■ **REQUIRED TASKS**
[A] Transcribe the stretch of the XFS patch thread from "On Fri, Apr" through "of the item.".
[B] In the XFS patch thread, give the date and time from each attribution line that begins with "On" and ends with "wrote:".
[C] Write the next part of the XFS patch thread, picking up after its final sentence.

■ **PAGE EXTRACT**
━━━━━━━━━━━━━━━━━━━━
Re: [PATCH v2 08/13] xfs: elide the AIL lock on log item failure tracking

Brian Foster <bfoster@xxxxxxxxxx> · Fri, 24 Apr 2020 07:14:21 -0400

On Fri, Apr 24, 2020 at 07:38:39AM +1000, Dave Chinner wrote:
> On Thu, Apr 23, 2020 at 10:36:37AM -0400, Brian Foster wrote:
> > On Thu, Apr 23, 2020 at 03:59:19PM +1000, Dave Chinner wrote:
> > > On Wed, Apr 22, 2020 at 01:54:24PM -0400, Brian Foster wrote:
> > > > The log item failed flag is used to indicate a log item was flushed
> > > > but the underlying buffer was not successfully written to disk. If
> > > > the error configuration allows for writeback retries, xfsaild uses
> > > > the flag to resubmit the underlying buffer without acquiring the
> > > > flush lock of the item.
> > > > 
> > > > The flag is currently set and cleared under the AIL lock and buffer
> > > > lock in the ->iop_error() callback, invoked via ->b_iodone() at I/O
> > > > completion time. The flag is checked at xfsaild push time under AIL
> > > > lock and cleared under buffer lock before resubmission. If I/O
> > > > eventually succeeds, the flag is cleared in the _done() handler for
> > > > the associated item type, again under AIL lock and buffer lock.
> > > 
> > > Actually, I think you've missed the relevant lock here: the item's
> > > flush lock. The XFS_LI_FAILED flag is item flush state, and flush
> > > state is protected by the flush lock. When the item has been flushed
> > > and attached to the buffer for completion callbacks, the flush lock
> > > context gets handed to the buffer.
> > > 
> > > i.e. the buffer owns the flush lock and so while that buffer is
> > > locked for IO we know that the item flush state (and hence the
> > > XFS_LI_FAILED flag) is exclusively owned by the holder of the buffer
> > > lock.
> > > 
> > 
> > Right..
> > 
> > > (Note: this is how xfs_ifree_cluster() works - it grabs the buffer
> > > lock then walks the items on the buffer and changes the callback
> > > functions because those items are flush locked and hence holding the
> > > buffer lock gives exclusive access to the flush state of those
> > > items....)
> > > 
> > > > As far as I can tell, the only reason for holding the AIL lock
> > > > across sets/clears is to manage consistency between the log item
> > > > bitop state and the temporary buffer pointer that is attached to the
> > > > log item. The bit itself is used to manage consistency of the
> > > > attached buffer, but is not enough to guarantee the buffer is still
> > > > attached by the time xfsaild attempts to access it.
> > > 
> > > Correct. The guarantee that the buffer is still attached to the log
> > > item is what the AIL lock provides us with.
> > > 
> > > > However since
> > > > failure state is always set or cleared under buffer lock (either via
> > > > I/O completion or xfsaild), this particular case can be handled at
> > > > item push time by verifying failure state once under buffer lock.
━━━━━━━━━━━━━━━━━━━━
■ **SUPPLIED RECORDS**

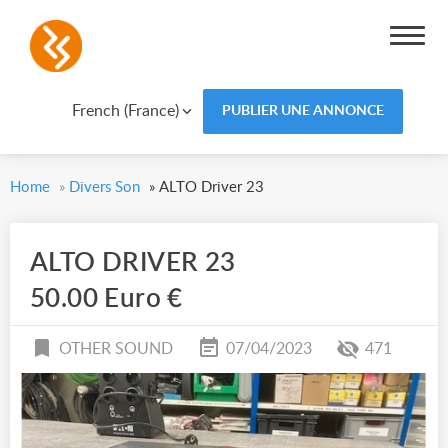
French (France)
PUBLIER UNE ANNONCE
Home
»
Divers Son
»
ALTO Driver 23
ALTO DRIVER 23
50.00 Euro €
OTHER SOUND
07/04/2023
471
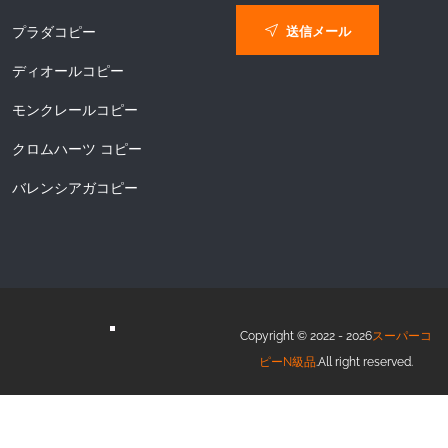
送信メール
プラダコピー
ディオールコピー
モンクレールコピー
クロムハーツ コピー
バレンシアガコピー
Copyright © 2022 - 2026
スーパーコ
ピーN級品
.All right reserved.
━━━━━━━━━━━━━━━━━━━━
■ **LIST OF ANSWERS**
[A]
On Fri, Apr 24, 2020 at 07:38:39AM +1000, Dave Chinner wrote:
> On Thu, Apr 23, 2020 at 10:36:37AM -0400, Brian Foster wrote:
> > On Thu, Apr 23, 2020 at 03:59:19PM +1000, Dave Chinner wrote:
> > > On Wed, Apr 22, 2020 at 01:54:24PM -0400, Brian Foster wrote:
> > > > The log item failed flag is used to indicate a log item was flushed
> > > > but the underlying buffer was not successfully written to disk. If
> > > > the error configuration allows for writeback retries, xfsaild uses
> > > > the flag to resubmit the underlying buffer without acquiring the
> > > > flush lock of the item.

[B]
Fri, Apr 24, 2020 at 07:38:39AM +1000
Thu, Apr 23, 2020 at 10:36:37AM -0400
Thu, Apr 23, 2020 at 03:59:19PM +1000
Wed, Apr 22, 2020 at 01:54:24PM -0400

[C]
> > > 
> > > In theory, yes, but there's a problem before you get that buffer
> > > lock. That is: what serialises access to lip->li_buf?
> > > 
> > 
> > That's partly what I was referring to above by the push time changes.
> > This patch was an attempt to replace reliance on ail_lock with a push
> > time sequence that would serialize access to a failed buffer
> > (essentially relying on the failed bit). Whether it's correct or not is
> > another matter... ;)
> > 
> > > The xfsaild does not hold a reference to the buffer and, without the
> > > AIL lock to provide synchronisation, the log item reference to the
> > > buffer can be dropped asynchronously by buffer IO completion. Hence
> > > the buffer could be freed between the xfsaild reading lip->li_buf
> > > and calling xfs_buf_trylock(bp). i.e. this introduces a
> > > use-after-free race condition on the initial buffer access.
> > > 
> > 
> > Hmm.. the log item holds a temporary reference to the buffer when the
> > failed state is set. On submission, xfsaild queues the failed buffer
> > (new ref for the delwri queue), clears the failed state and drops the
> > failure reference of every failed item that is attached. xfsaild is also
> > the only task that knows how to process LI_FAILED items, so I don't
> > think we'd ever race with a failed buffer becoming "unfailed" from
> > xfsaild (which is the scenario where a buffer could disappear from I/O
> > completion).
> 
> Sure we can. every inode on the buffer has XFS_LI_FAILED set on it,
> so the first inode in the AIL triggers the resubmit and starts the
> IO. the AIL runs again, coming across another inode on the buffer
> further into the AIL. That inode has been modified in memory while
> the flush was in progress, so it no longer gets removed from the AIL
> by the IO completion. Instead, xfs_clear_li_failed() is called from
> xfs_iflush_done() and the buffer is removed from the logitem and the
> reference dropped.
> 

When xfsaild encounters the first failed item, the buffer resubmit path
(xfsaild_resubmit_item(), as of this series) calls xfs_clear_li_failed()
on every inode attached to the buffer. AFAICT, that means xfsaild will
see any associated inode as FLUSHING (or PINNED, if another in-core
modification has come through) once the buffer is requeued.

> > In some sense, clearing LI_FAILED of an item is essentially
> > retaking ownership of the item flush lock and hold of the underlying
> > buffer, but the existing code is certainly not written that way.
> 
> Only IO completion clears the LI_FAILED state of the item, not the
> xfsaild. IO completion already owns the flush lock - the xfsaild
> only holds it long enough to flush an inode to the buffer and then
> give the flush lock to the buffer.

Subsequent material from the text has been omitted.